I searched online for a replacement and discovered that the company from which I purchased my beloved Swedish peeler had eliminated it from their product line. In lieu, the company now offers one made in a large Asian country (that shall remained unnamed) which is responsible for the lion's share of the world's mass production at great detriment to the health of it's citizens. I grimaced and continued my search. My sorrow soon dissolved when I found an instrument made by hand in a small, French, village. It has a beautiful wooden handle and was reasonably priced. I'd found my new peeler.

I share this not to be pretentious, but because I find that there is joy in using an instrument so lovingly handcrafted by a master artisan, rather than some gadget haphazardly stamped out by a machine which creates widgets and pollution in equal measure. The fingerprint of the maker stays with the object long after it has left the master's hands. It is apparent that such things are created thoughtfully, with love and purpose. Such things, I treat with reverence and enjoy using them all the more for being a beneficiary of such artistry.

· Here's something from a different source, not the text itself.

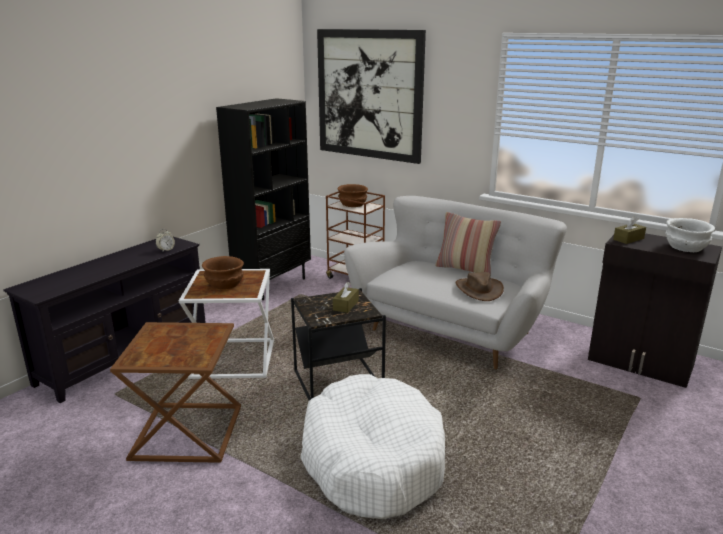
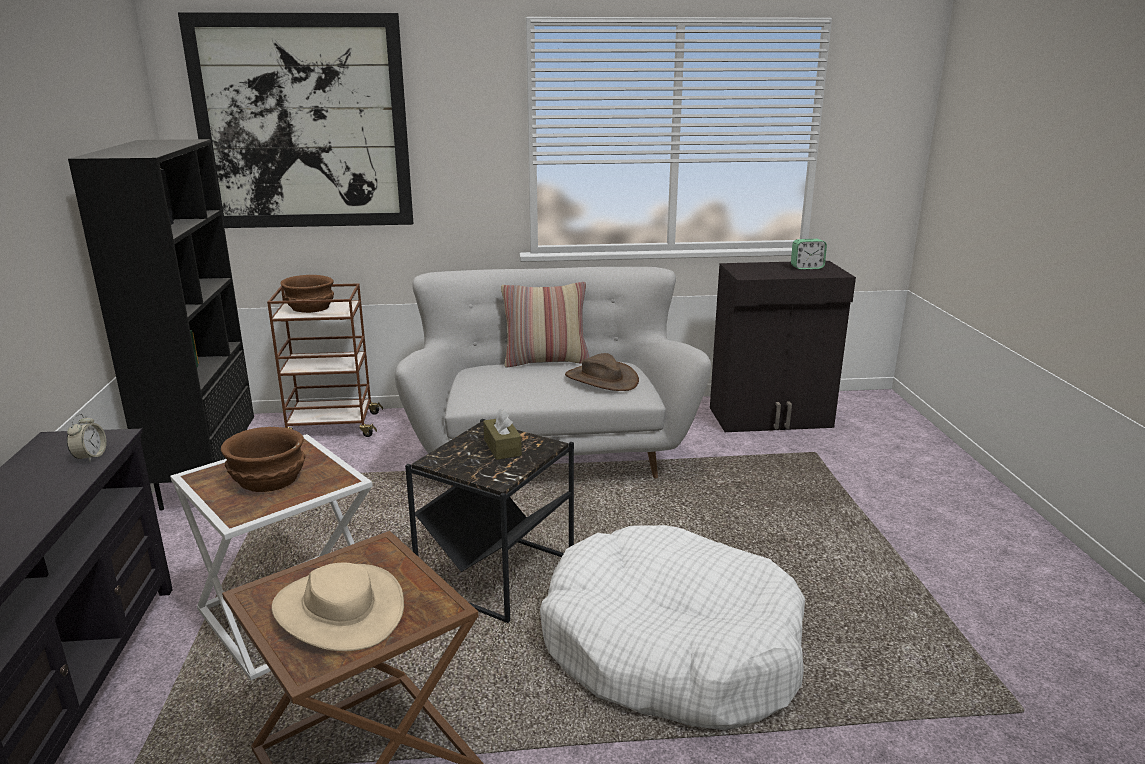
camera: 40 degrees left, 0 degrees up
(168, 346) = (339, 610): none -> beige hat
(628, 239) = (748, 271): brown tissue box -> none
(686, 247) = (807, 267): white bowl -> alarm clock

So it is with us. We are "fearfully and wonderfully made" with divine purpose and precision. I am surrounded by incredible individuals in my life who, regardless of whether they acknowledge the Creator or not, bear His markings in the gifts and talents that they exhibit. In fact all of creation with its diverse complexity loudly sings in harmony of the Master Artisan from which it is derived and should be treated with reverence. For, despite our best efforts to mass produce the created things, we fall miserably short, making only ineffective widgets and deadly pollution, in equal measure.